■ WORK TASK:
Rewrite the text of all the material below, putting "Mailing list" in place of "Newsletter" and changing nothing else. Leave the pictures out of your answer.

(Recorded data)
• • • •
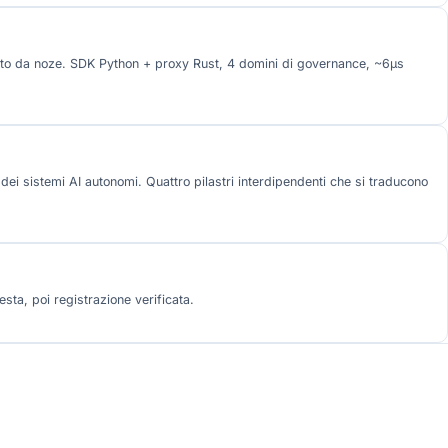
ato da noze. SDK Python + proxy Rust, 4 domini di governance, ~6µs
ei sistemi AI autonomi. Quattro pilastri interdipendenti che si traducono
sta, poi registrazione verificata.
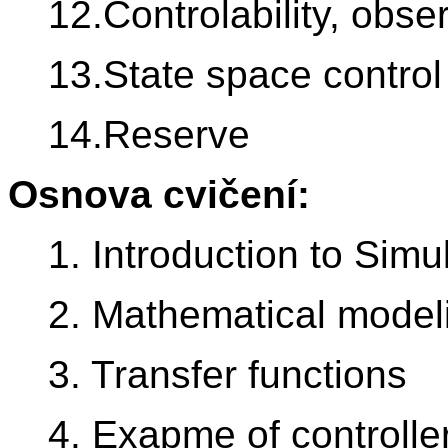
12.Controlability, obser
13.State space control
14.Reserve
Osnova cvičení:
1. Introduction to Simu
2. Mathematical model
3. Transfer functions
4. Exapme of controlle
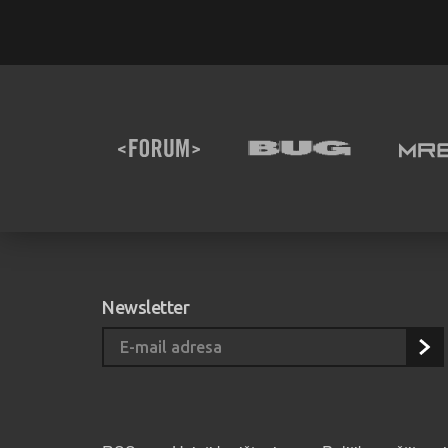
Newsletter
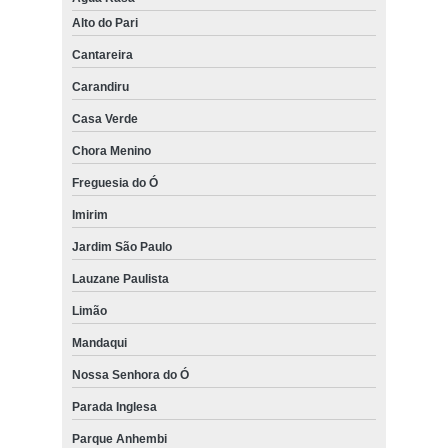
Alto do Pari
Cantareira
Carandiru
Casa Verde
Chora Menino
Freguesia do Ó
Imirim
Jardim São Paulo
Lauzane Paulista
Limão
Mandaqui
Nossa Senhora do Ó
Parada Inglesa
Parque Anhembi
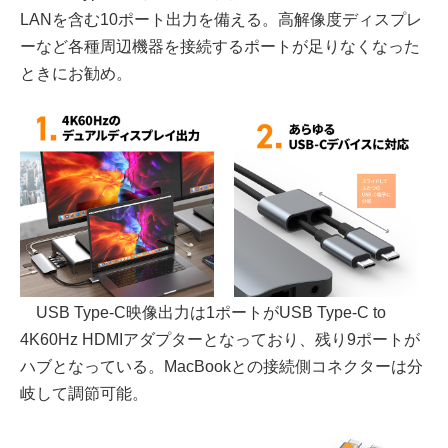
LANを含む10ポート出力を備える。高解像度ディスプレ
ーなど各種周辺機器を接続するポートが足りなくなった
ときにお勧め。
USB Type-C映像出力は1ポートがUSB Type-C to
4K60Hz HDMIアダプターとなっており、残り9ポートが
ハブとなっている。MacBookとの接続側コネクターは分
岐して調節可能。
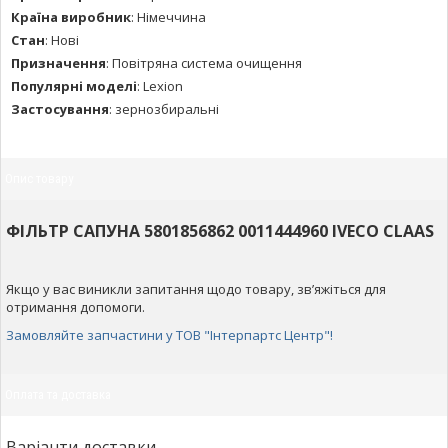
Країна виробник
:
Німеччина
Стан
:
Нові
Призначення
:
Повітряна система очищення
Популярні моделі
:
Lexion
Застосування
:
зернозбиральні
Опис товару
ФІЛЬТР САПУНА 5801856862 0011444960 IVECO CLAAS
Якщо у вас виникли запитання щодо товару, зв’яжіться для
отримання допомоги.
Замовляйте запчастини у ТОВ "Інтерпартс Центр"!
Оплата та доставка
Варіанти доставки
• • • •
■ WRITTEN ANSWER:
ato da noze. SDK Python + proxy Rust, 4 domini di governance, ~6µs
ei sistemi AI autonomi. Quattro pilastri interdipendenti che si traducono
sta, poi registrazione verificata.
12.Controlability, obser
13.State space control
14.Reserve
Osnova cvičení:
1. Introduction to Simu
2. Mathematical model
3. Transfer functions
4. Exapme of controlle
Mailing list
Alto do Pari
Cantareira
Carandiru
Casa Verde
Chora Menino
Freguesia do Ó
Imirim
Jardim São Paulo
Lauzane Paulista
Limão
Mandaqui
Nossa Senhora do Ó
Parada Inglesa
Parque Anhembi
LANを含む10ポート出力を備える。高解像度ディスプレ
ーなど各種周辺機器を接続するポートが足りなくなった
ときにお勧め。
USB Type-C映像出力は1ポートがUSB Type-C to
4K60Hz HDMIアダプターとなっており、残り9ポートが
ハブとなっている。MacBookとの接続側コネクターは分
岐して調節可能。
Країна виробник
:
Німеччина
Стан
:
Нові
Призначення
:
Повітряна система очищення
Популярні моделі
:
Lexion
Застосування
:
зернозбиральні
Опис товару
ФІЛЬТР САПУНА 5801856862 0011444960 IVECO CLAAS
Якщо у вас виникли запитання щодо товару, зв’яжіться для
отримання допомоги.
Замовляйте запчастини у ТОВ "Інтерпартс Центр"!
Оплата та доставка
Варіанти доставки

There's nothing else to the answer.